Data extracted from a collection
========

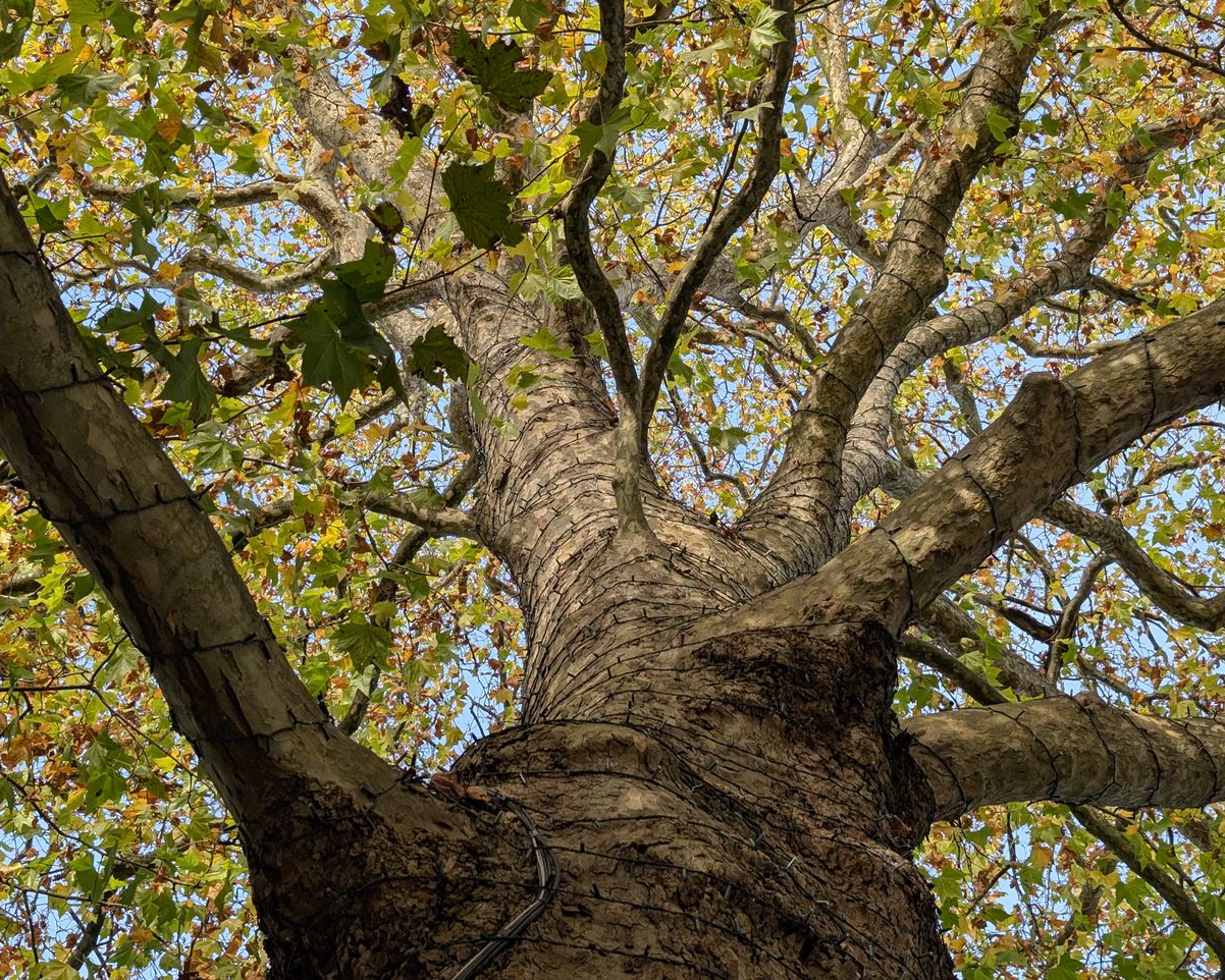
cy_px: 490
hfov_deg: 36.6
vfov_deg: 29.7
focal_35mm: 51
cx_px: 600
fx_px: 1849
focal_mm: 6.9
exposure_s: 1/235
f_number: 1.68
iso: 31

========

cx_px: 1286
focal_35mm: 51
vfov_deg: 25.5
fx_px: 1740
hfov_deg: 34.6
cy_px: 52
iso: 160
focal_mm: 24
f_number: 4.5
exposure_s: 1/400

========

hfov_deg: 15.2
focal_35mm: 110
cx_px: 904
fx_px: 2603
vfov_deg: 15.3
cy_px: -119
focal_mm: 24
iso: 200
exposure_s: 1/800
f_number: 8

========

#### [To do]
Find "fx_px: 2603" in the entries above and copy that whole line exactly, then each line after it through the line that contains "f_number: 8".

#### [Solution for this task]
fx_px: 2603
vfov_deg: 15.3
cy_px: -119
focal_mm: 24
iso: 200
exposure_s: 1/800
f_number: 8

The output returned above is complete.